Your instructions.
Every line of the listing below should be written out exactly, minus its images.

Supplied information.

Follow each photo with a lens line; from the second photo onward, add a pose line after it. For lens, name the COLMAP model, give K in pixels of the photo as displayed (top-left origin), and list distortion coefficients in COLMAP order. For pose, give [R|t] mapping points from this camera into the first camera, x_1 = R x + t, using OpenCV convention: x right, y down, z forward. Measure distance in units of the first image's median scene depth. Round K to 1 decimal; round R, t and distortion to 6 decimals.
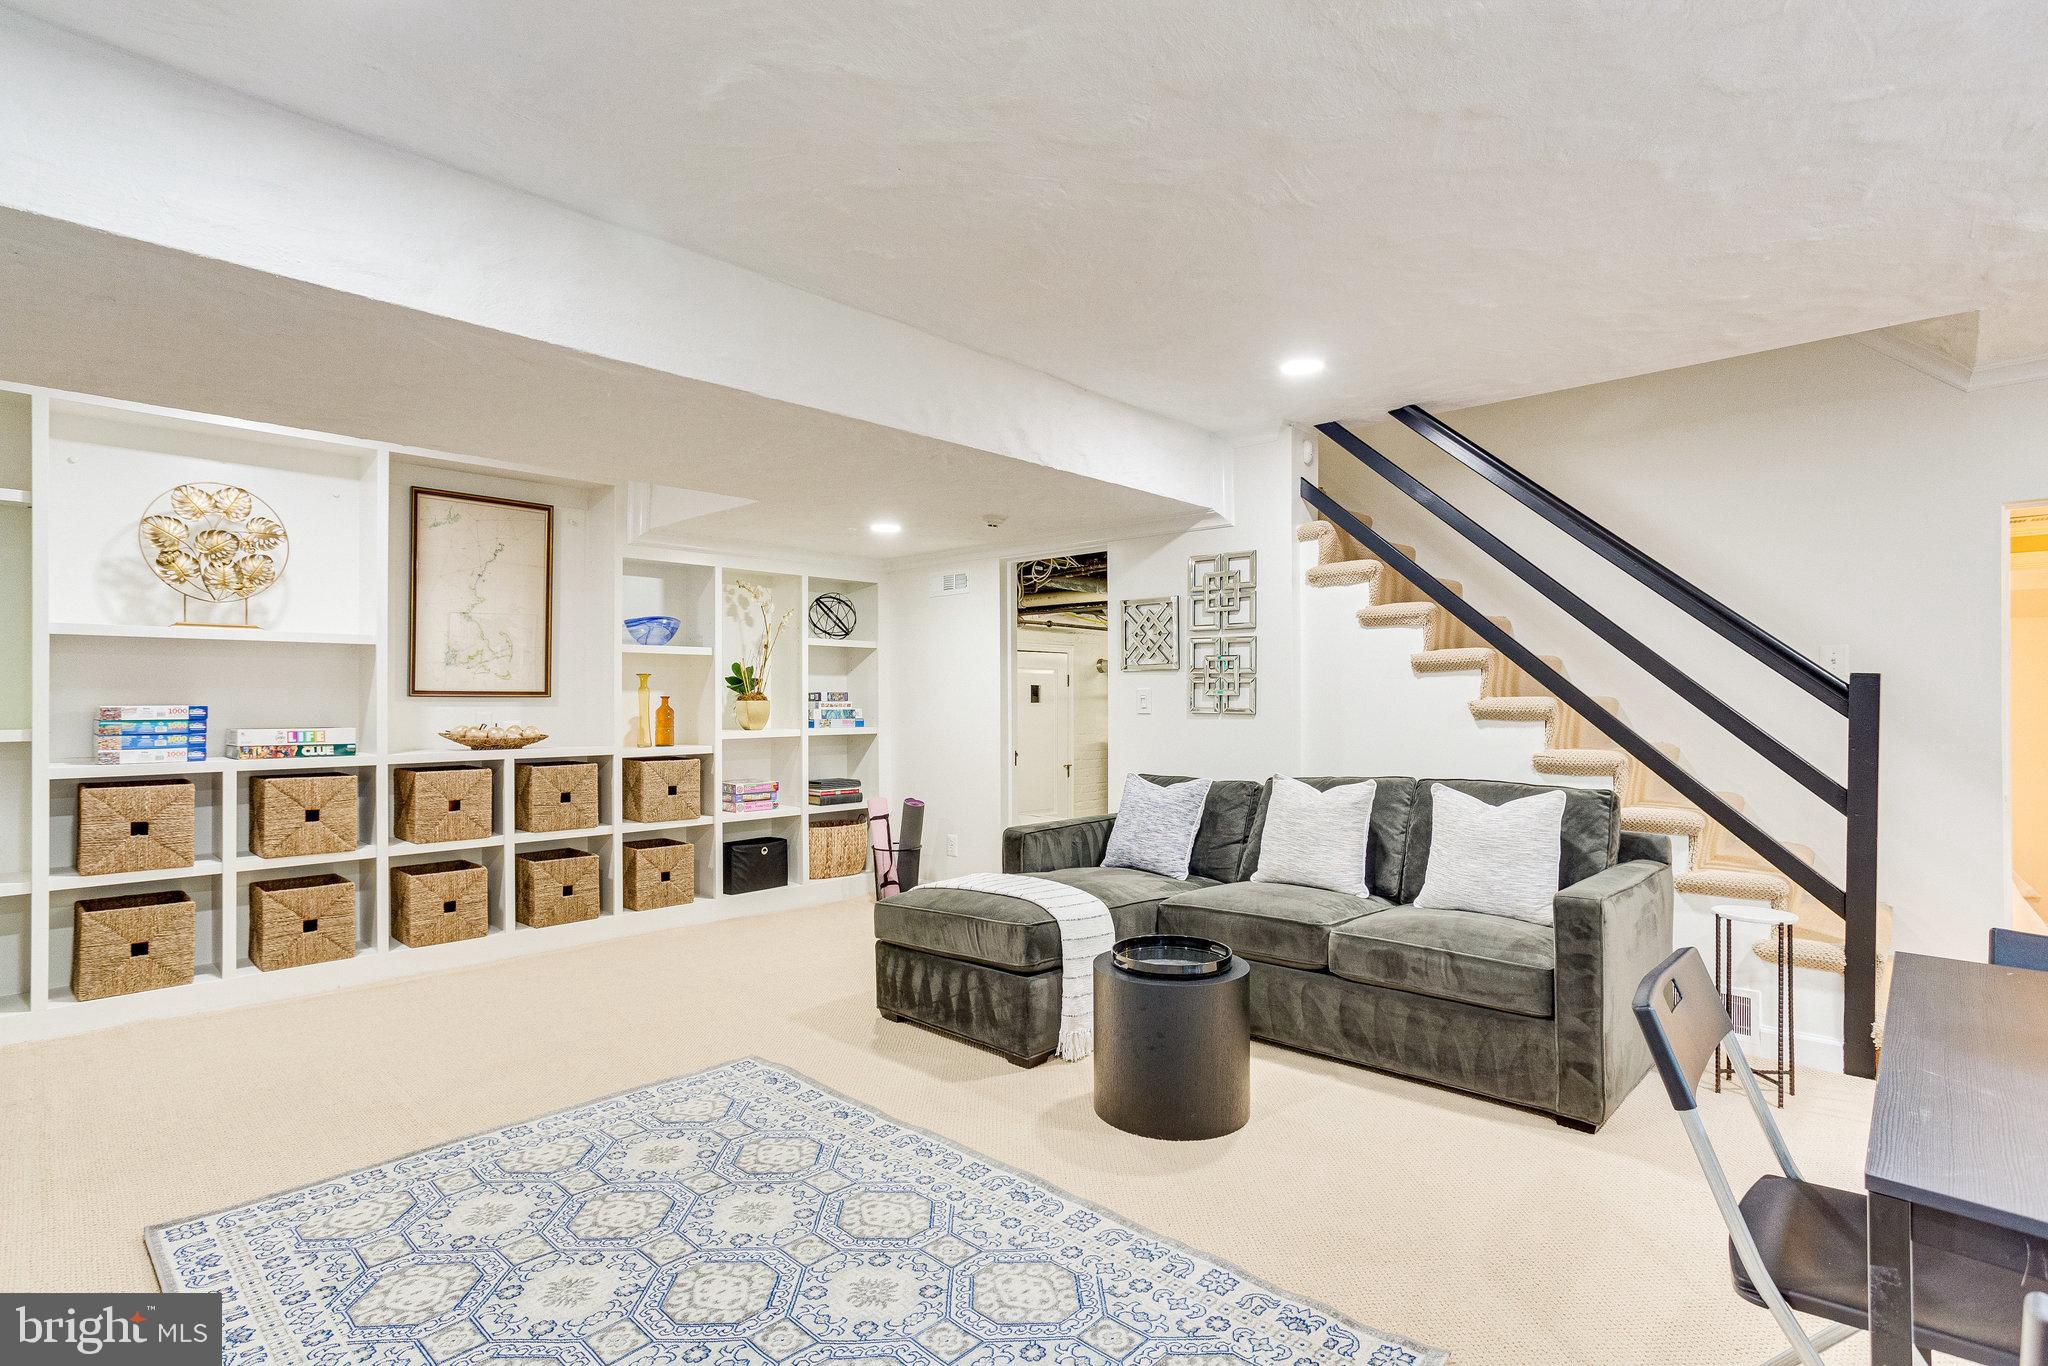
lens RADIAL K [[992.6, 0, 1008.8], [0, 992.6, 691.4], [0, 0, 1]] dist [-0.005955, 0.002198]
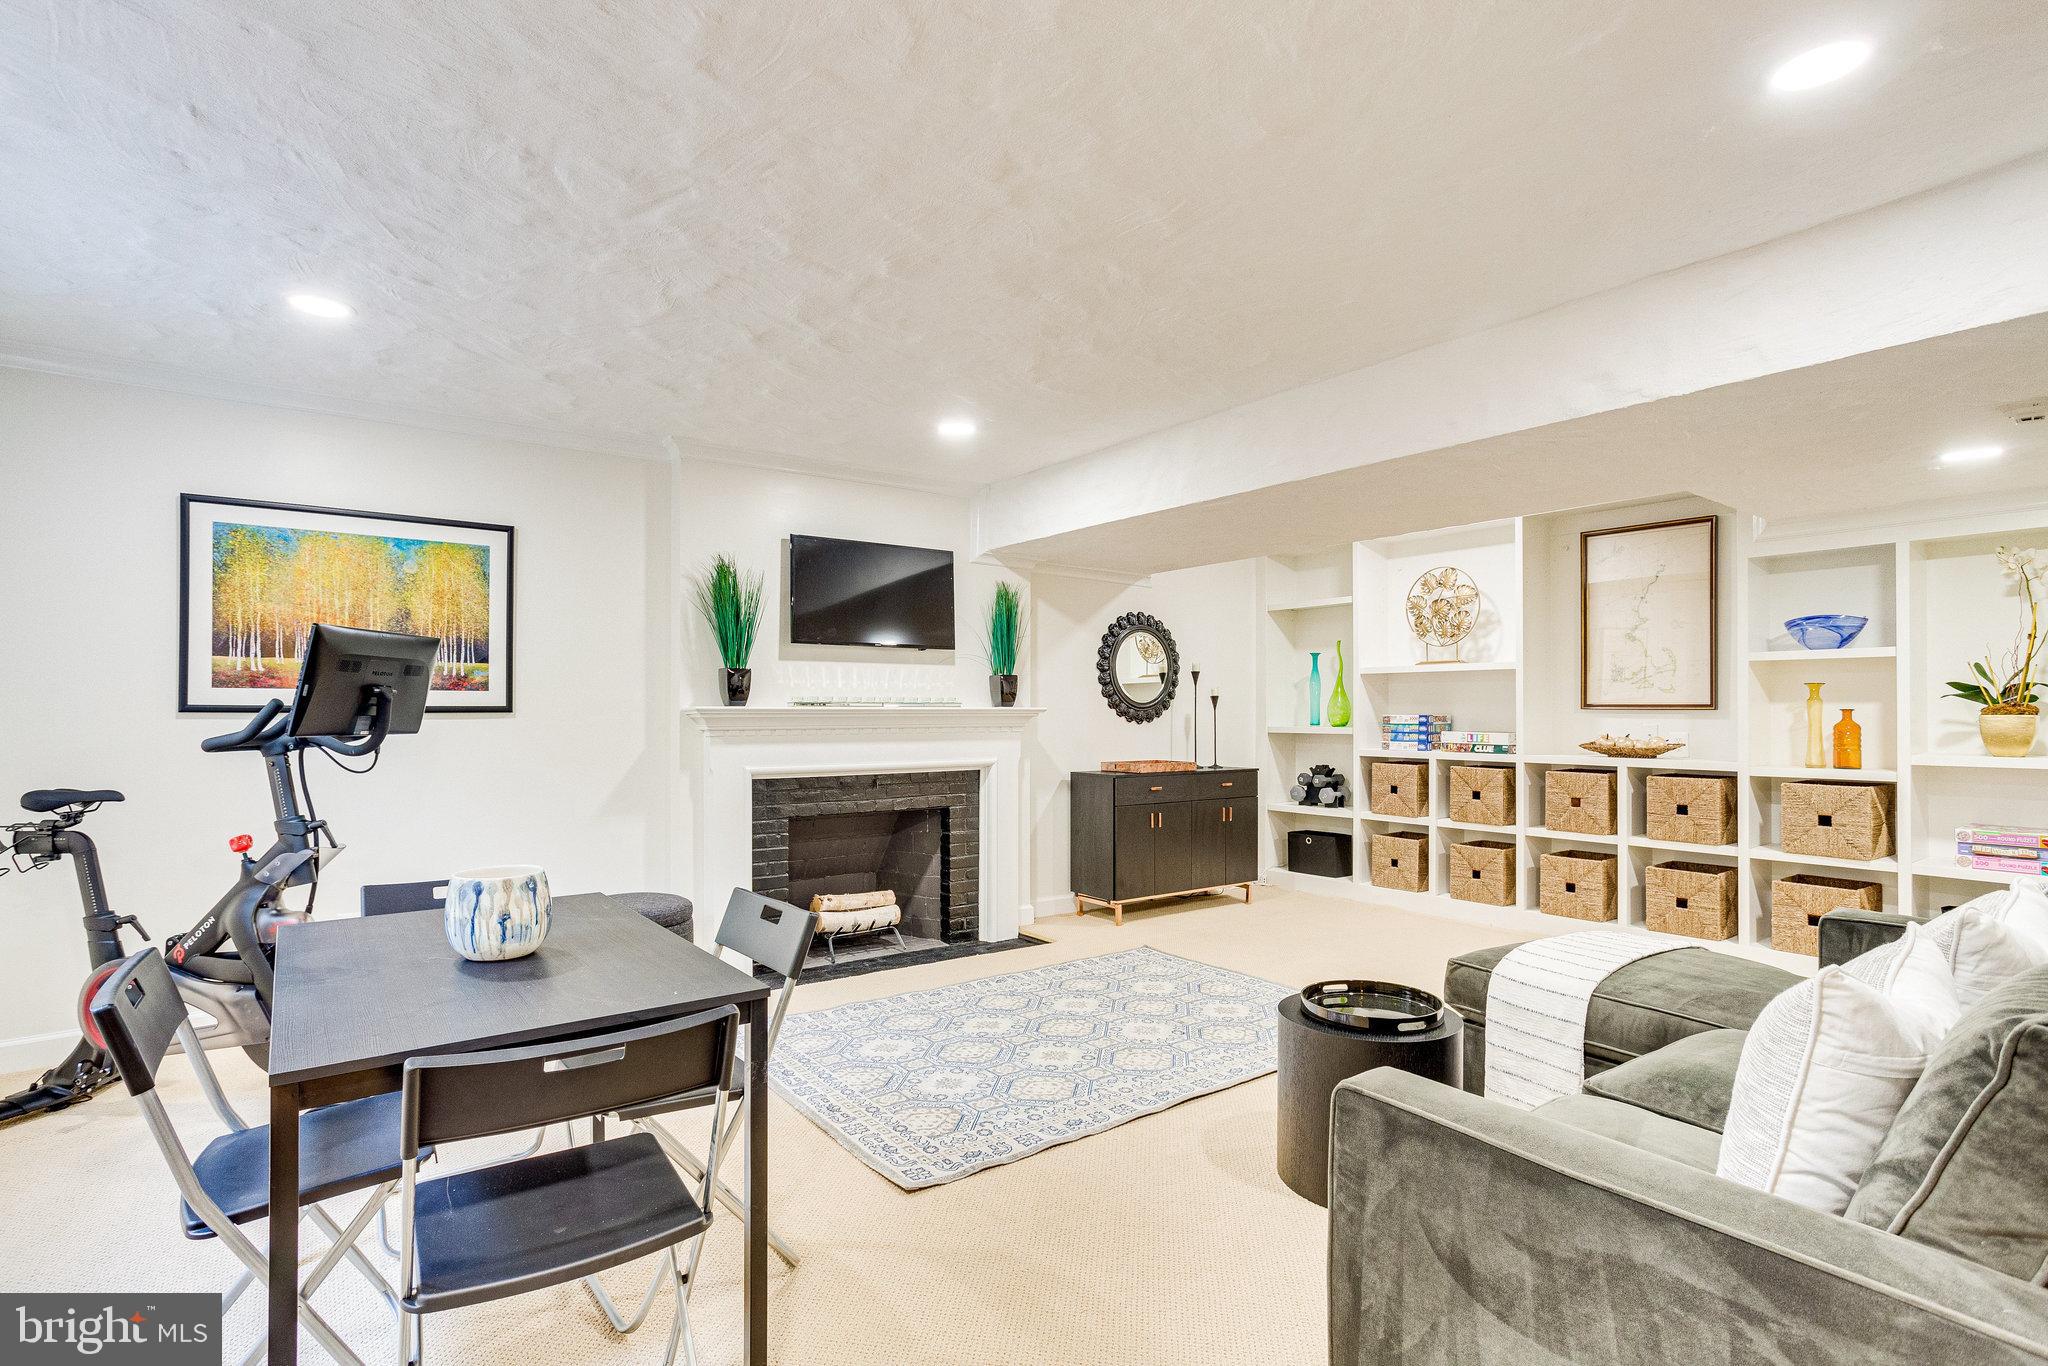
lens RADIAL K [[992.6, 0, 1011.2], [0, 992.6, 692.7], [0, 0, 1]] dist [-0.005955, 0.002198]
pose [[-0.168907, -0.014296, -0.985528, 0.720622], [0.007402, 0.999848, -0.015772, -0.000936], [0.985604, -0.009959, -0.168776, 0.551106]]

Task output.
Follow each photo with a lens line; from the second photo onward, add a pose line after it. For lens, name the COLMAP model, give K in pixels of the photo as displayed (top-left origin), and list distortion coefficients in COLMAP order. For pose, give [R|t] mapping points from this camera into the first camera, x_1 = R x + t, using OpenCV convention: x right, y down, z forward. Measure distance in units of the first image's median scene depth. Round K to 1 decimal; round R, t and distortion to 6 decimals.
lens RADIAL K [[992.6, 0, 1008.8], [0, 992.6, 691.4], [0, 0, 1]] dist [-0.005955, 0.002198]
lens RADIAL K [[992.6, 0, 1011.2], [0, 992.6, 692.7], [0, 0, 1]] dist [-0.005955, 0.002198]
pose [[-0.168907, -0.014296, -0.985528, 0.720622], [0.007402, 0.999848, -0.015772, -0.000936], [0.985604, -0.009959, -0.168776, 0.551106]]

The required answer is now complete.